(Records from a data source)
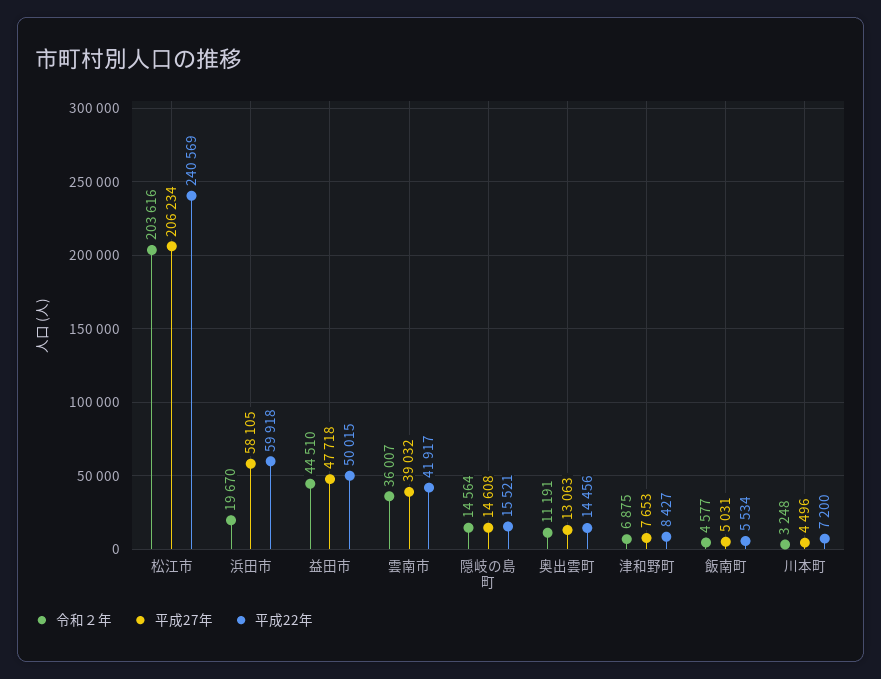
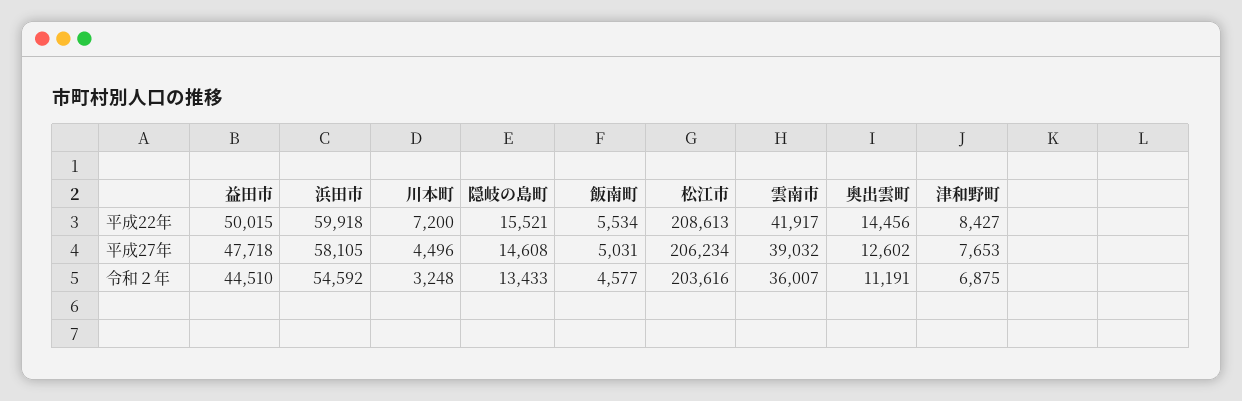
  {
    "令和２年": {
      "松江市": 203616,
-     "浜田市": 19670,
+     "浜田市": 54592,
      "益田市": 44510,
      "雲南市": 36007,
-     "隠岐の島町": 14564,
+     "隠岐の島町": 13433,
      "奥出雲町": 11191,
      "津和野町": 6875,
      "飯南町": 4577,
      "川本町": 3248
    },
    "平成27年": {
      "松江市": 206234,
      "浜田市": 58105,
      "益田市": 47718,
      "雲南市": 39032,
      "隠岐の島町": 14608,
-     "奥出雲町": 13063,
+     "奥出雲町": 12602,
      "津和野町": 7653,
      "飯南町": 5031,
      "川本町": 4496
    },
    "平成22年": {
-     "松江市": 240569,
+     "松江市": 208613,
      "浜田市": 59918,
      "益田市": 50015,
      "雲南市": 41917,
      "隠岐の島町": 15521,
      "奥出雲町": 14456,
      "津和野町": 8427,
      "飯南町": 5534,
      "川本町": 7200
    }
  }

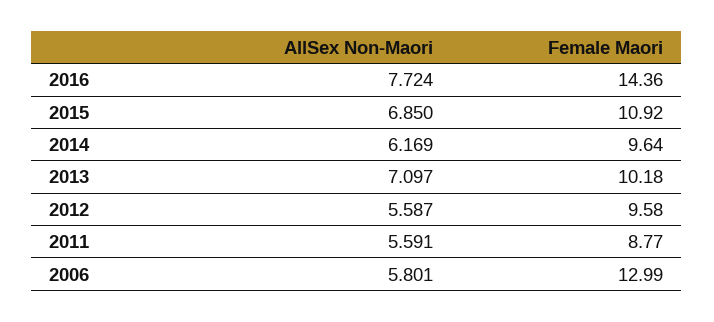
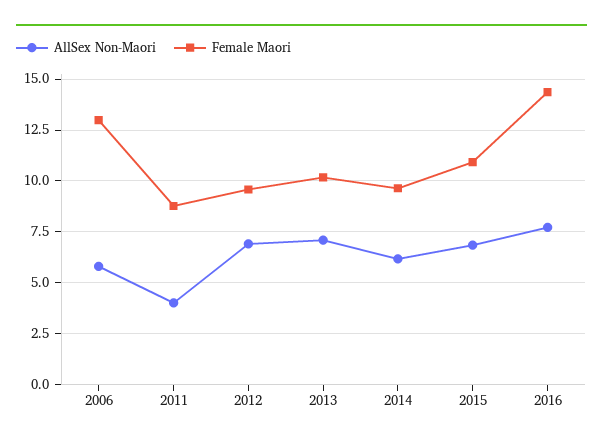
  {
    "AllSex Non-Maori": {
      "2016": 7.724,
      "2015": 6.85,
      "2014": 6.169,
      "2013": 7.097,
-     "2012": 5.587,
+     "2012": 7,
-     "2011": 5.591,
+     "2011": 4,
      "2006": 5.801
    },
    "Female Maori": {
      "2016": 14.36,
      "2015": 10.92,
      "2014": 9.64,
      "2013": 10.18,
      "2012": 9.58,
      "2011": 8.77,
      "2006": 12.99
    }
  }

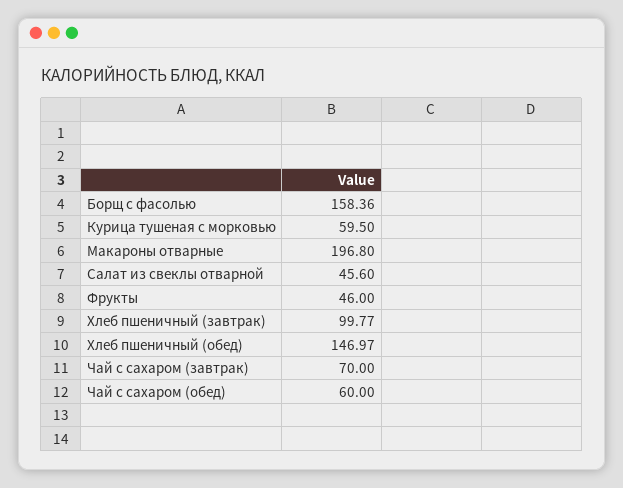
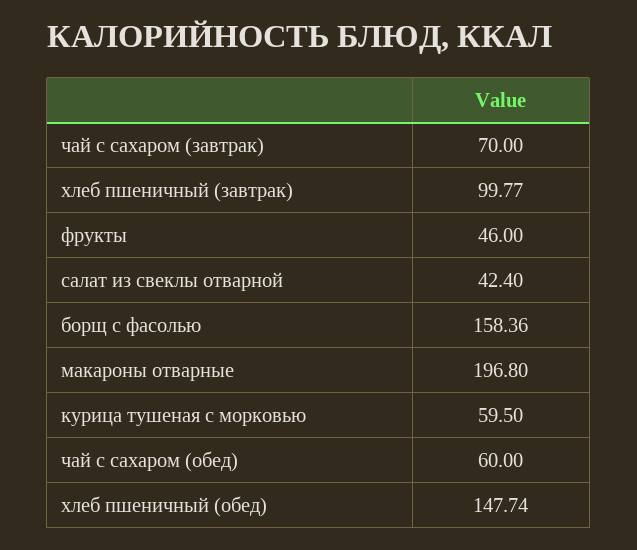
  {
    "Борщ с фасолью": 158.36,
    "Курица тушеная с морковью": 59.5,
    "Макароны отварные": 196.8,
-   "Салат из свеклы отварной": 45.6,
+   "Салат из свеклы отварной": 42.4,
    "Фрукты": 46,
    "Хлеб пшеничный (завтрак)": 99.77,
-   "Хлеб пшеничный (обед)": 146.97,
+   "Хлеб пшеничный (обед)": 147.74,
    "Чай с сахаром (завтрак)": 70,
    "Чай с сахаром (обед)": 60
  }

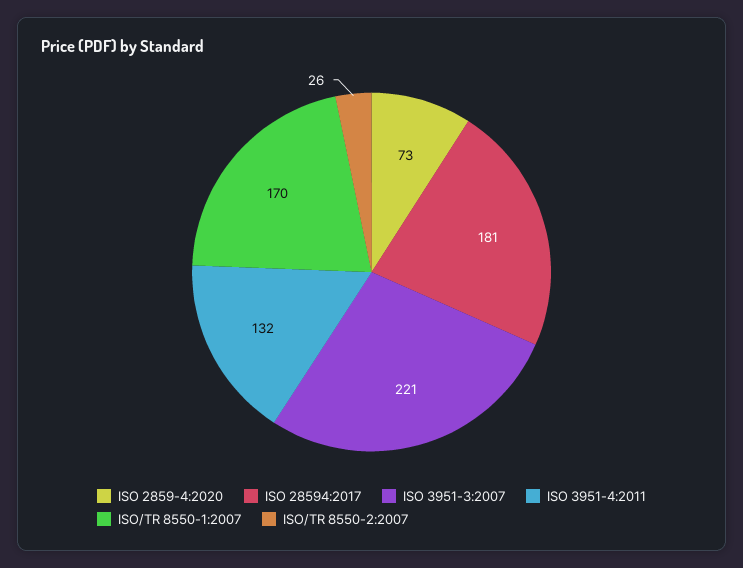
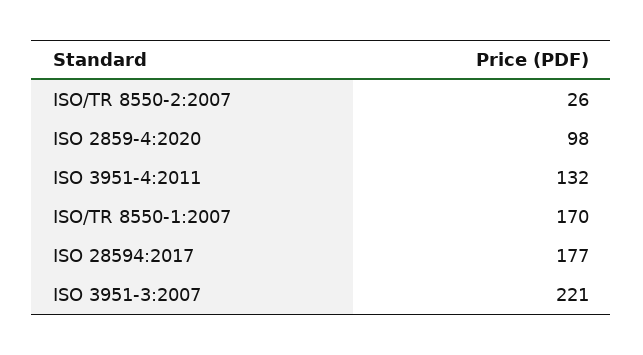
  {
-   "ISO 2859-4:2020": 73,
+   "ISO 2859-4:2020": 98,
-   "ISO 28594:2017": 181,
+   "ISO 28594:2017": 177,
    "ISO 3951-3:2007": 221,
    "ISO 3951-4:2011": 132,
    "ISO/TR 8550-1:2007": 170,
    "ISO/TR 8550-2:2007": 26
  }

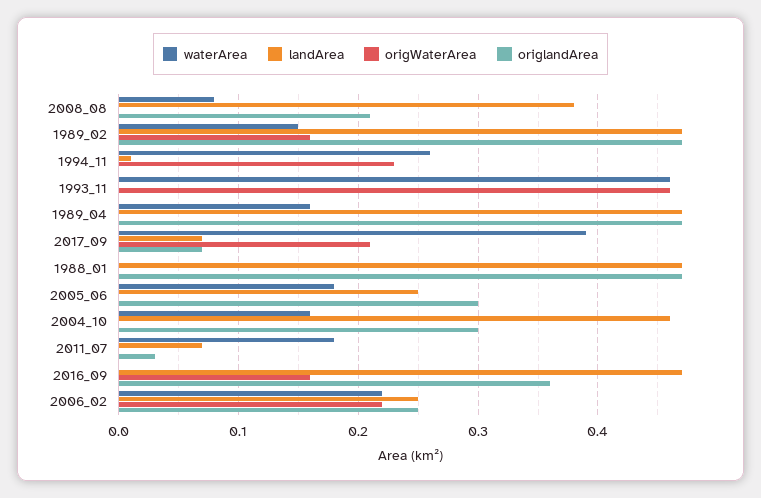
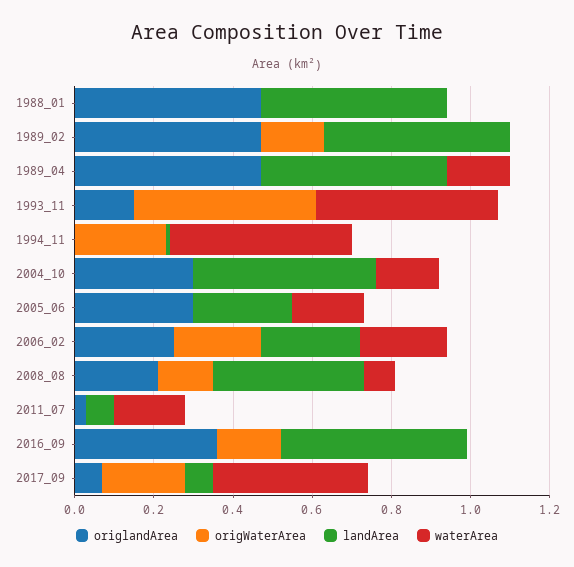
  {
    "waterArea": {
      "2008_08": 0.08,
-     "1989_02": 0.15,
+     "1989_02": 0,
-     "1994_11": 0.26,
+     "1994_11": 0.45,
      "1993_11": 0.46,
      "1989_04": 0.16,
      "2017_09": 0.39,
      "1988_01": 0,
      "2005_06": 0.18,
      "2004_10": 0.16,
      "2011_07": 0.18,
      "2016_09": 0,
      "2006_02": 0.22
    },
    "landArea": {
      "2008_08": 0.38,
      "1989_02": 0.47,
      "1994_11": 0.01,
      "1993_11": 0,
      "1989_04": 0.47,
      "2017_09": 0.07,
      "1988_01": 0.47,
      "2005_06": 0.25,
      "2004_10": 0.46,
      "2011_07": 0.07,
      "2016_09": 0.47,
      "2006_02": 0.25
    },
    "origWaterArea": {
-     "2008_08": 0,
+     "2008_08": 0.15,
      "1989_02": 0.16,
      "1994_11": 0.23,
      "1993_11": 0.46,
      "1989_04": 0,
      "2017_09": 0.21,
      "1988_01": 0,
      "2005_06": 0,
      "2004_10": 0,
      "2011_07": 0,
      "2016_09": 0.16,
      "2006_02": 0.22
    },
    "origlandArea": {
      "2008_08": 0.21,
      "1989_02": 0.47,
      "1994_11": 0,
-     "1993_11": 0,
+     "1993_11": 0.15,
      "1989_04": 0.47,
      "2017_09": 0.07,
      "1988_01": 0.47,
      "2005_06": 0.3,
      "2004_10": 0.3,
      "2011_07": 0.03,
      "2016_09": 0.36,
      "2006_02": 0.25
    }
  }

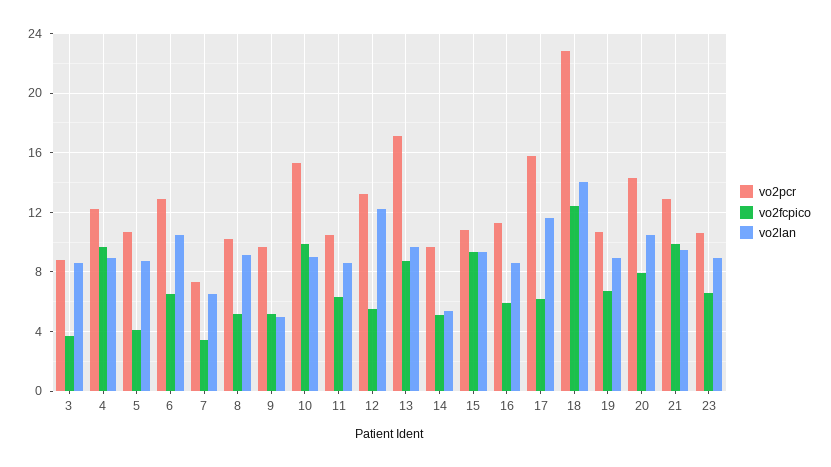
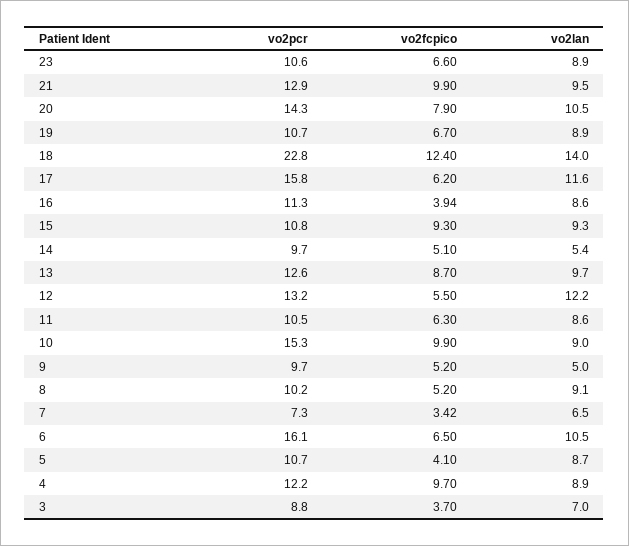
  {
    "vo2pcr": {
      "3": 8.8,
      "4": 12.2,
      "5": 10.7,
-     "6": 13,
+     "6": 16.1,
      "7": 7.3,
      "8": 10.2,
      "9": 9.7,
      "10": 15.3,
      "11": 10.5,
      "12": 13.2,
-     "13": 17,
+     "13": 12.6,
      "14": 9.7,
      "15": 10.8,
      "16": 11.3,
      "17": 15.8,
      "18": 22.8,
      "19": 10.7,
      "20": 14.3,
      "21": 12.9,
      "23": 10.6
    },
    "vo2fcpico": {
      "3": 3.7,
      "4": 9.7,
      "5": 4.1,
      "6": 6.5,
      "7": 3.42,
      "8": 5.2,
      "9": 5.2,
      "10": 9.9,
      "11": 6.3,
      "12": 5.5,
      "13": 8.7,
      "14": 5.1,
      "15": 9.3,
-     "16": 6,
+     "16": 3.94,
      "17": 6.2,
      "18": 12.4,
      "19": 6.7,
      "20": 7.9,
      "21": 9.9,
      "23": 6.6
    },
    "vo2lan": {
-     "3": 8.5,
+     "3": 7,
      "4": 8.9,
      "5": 8.7,
      "6": 10.5,
      "7": 6.5,
      "8": 9.1,
      "9": 5,
      "10": 9,
      "11": 8.6,
      "12": 12.2,
      "13": 9.7,
      "14": 5.4,
      "15": 9.3,
      "16": 8.6,
      "17": 11.6,
      "18": 14,
      "19": 8.9,
      "20": 10.5,
      "21": 9.5,
      "23": 8.9
    }
  }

▶ _INSTRUCTIONS FOR THE TASK_
For the string "пшеничный", count the lines of the entries above that include it; answer with the number only.

▶ _TASK RESULT_
3